Mortgage

Freedom Mortgage originations grow despite industry pullback

Smaller lenders steal more market share

Mount Laurel, New Jersey-based Freedom Mortgage, a full-service mortgage lender licensed in all 50 states, funded more than $2 billion in residential mortgages in June 2014, while many of the industry's larger financial firms' originations contract.   

Back in July 2012, the company achieved monthly volume of $1 billion in funded loans for the first time. Roughly half of the $2 billion volume was funded by its Structured Products Group, the company’s correspondent lending division.

“We set out to expand the footprint of our Structured Products Group, and in the past year, that’s exactly what we did,” said Stanley Middleman, CEO of Freedom Mortgage. “The tireless work of the Structured Products Group’s highly professional staff has captured significant market share and increased their volume five-fold. We’re especially proud of the $1 billion funded by this group, because it means we have successfully broadened our reach to help even more homeowners.”

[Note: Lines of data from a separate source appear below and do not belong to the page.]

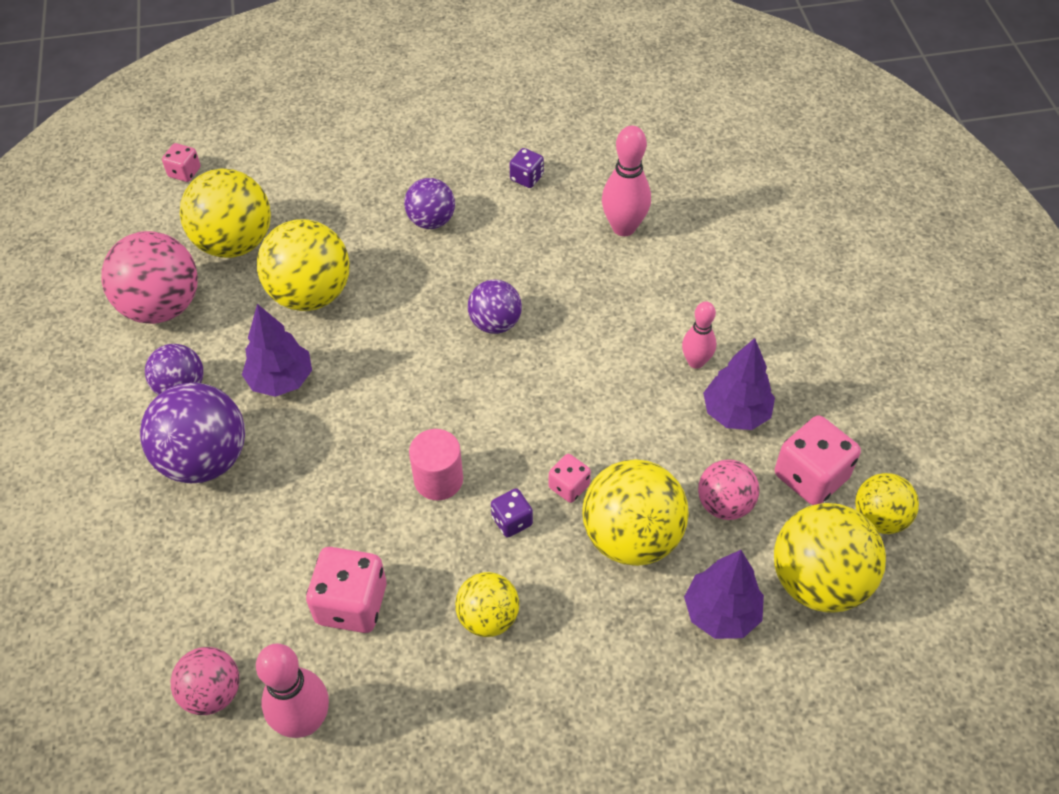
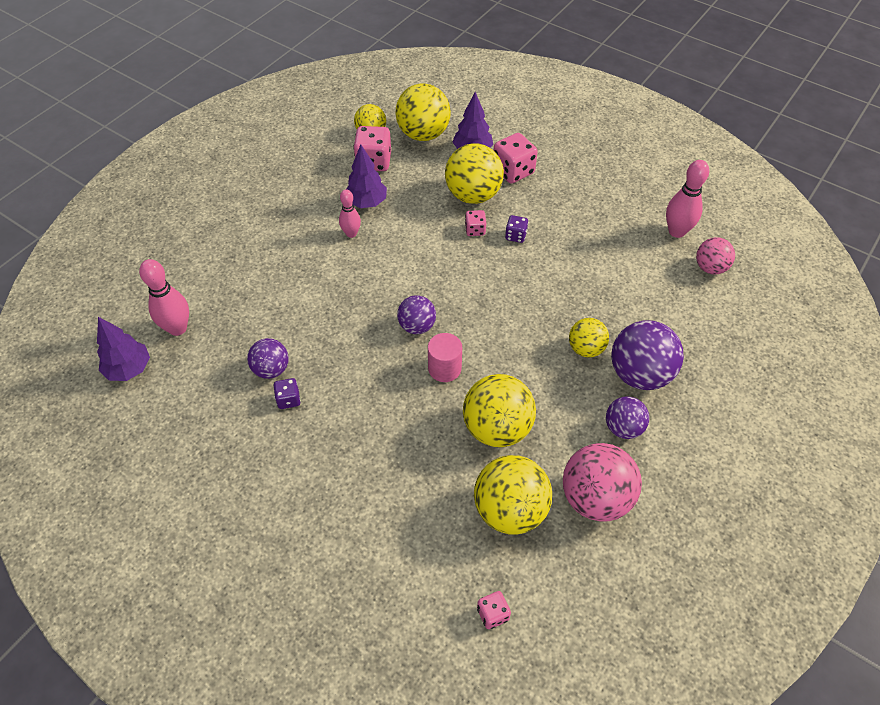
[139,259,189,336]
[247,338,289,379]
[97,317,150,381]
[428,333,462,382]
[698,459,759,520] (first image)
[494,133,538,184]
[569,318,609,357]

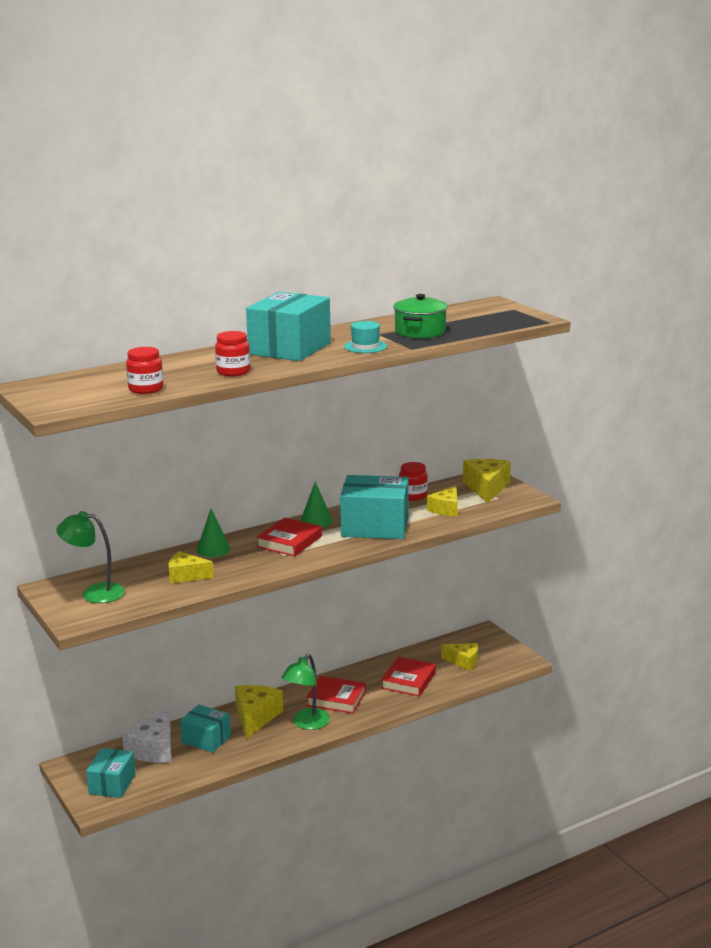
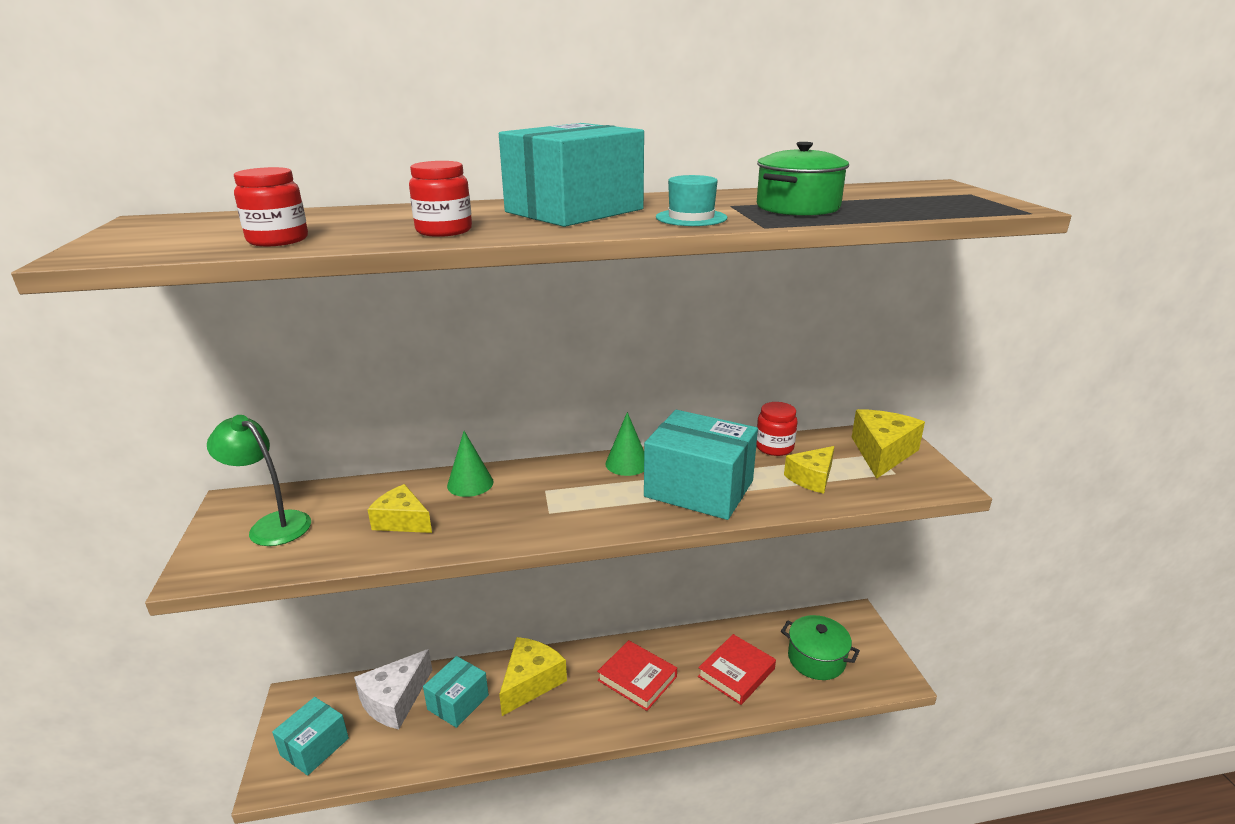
[256,518,322,556] (first image)
[781,615,860,680]
[282,654,330,730] (first image)
[423,656,489,728]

However, as second-quarter earnings continued to be released, origination results are not doing as well among mega banks.

The problem: “These guys continue to lose market share to the smaller guys because the smaller guys are able to take more risk and the bigger guys keep giving cookie cutter mortgages,” Miller said. 

JPMorgan Chase's (JPM) second-quarter mortgage originations came in at $16.8 billion, down 66% from the prior year and 1% from the prior quarter.

And while Wells Fargo's (WFC) second-quarter results were better, executives were less than thrilled about the origination results.  

“The gain-on-sale was at the low end of the range, which is how we thought it would be on investor day. Originations were less than what we originally anticipated. We are glad the results are good, but we might have imagined a little bit more going into the year,” Wells Fargo CEO John Stumpf said.

Wells Fargo originations in the second quarter increased 30.6% from $36 billion in the previous quarter to $47 billion, with gain on sale revenue up $116 million.

Street projections for 2014’s origination total were somewhere in the neighborhood of $1.1 to $1.2 trillion, but now FBR Capital Markets is forecasting that originations will only reach $989 billion in 2014.

“We think the next couple quarters could be challenging for mortgage companies,” FBR analysts Paul Miller, Thomas LeTrent and Jessica Levi-Ribner said in an industry update. “In order for the purchase market to experience a true recovery and outpace the decline in refinancings, we believe that banks will need to go down the credit spectrum and lend to lower-FICO borrowers.”

Meanwhile, Freedom Mortgage also successfully launched its in-house servicing operation July 15 and is now servicing  all newly originated loans.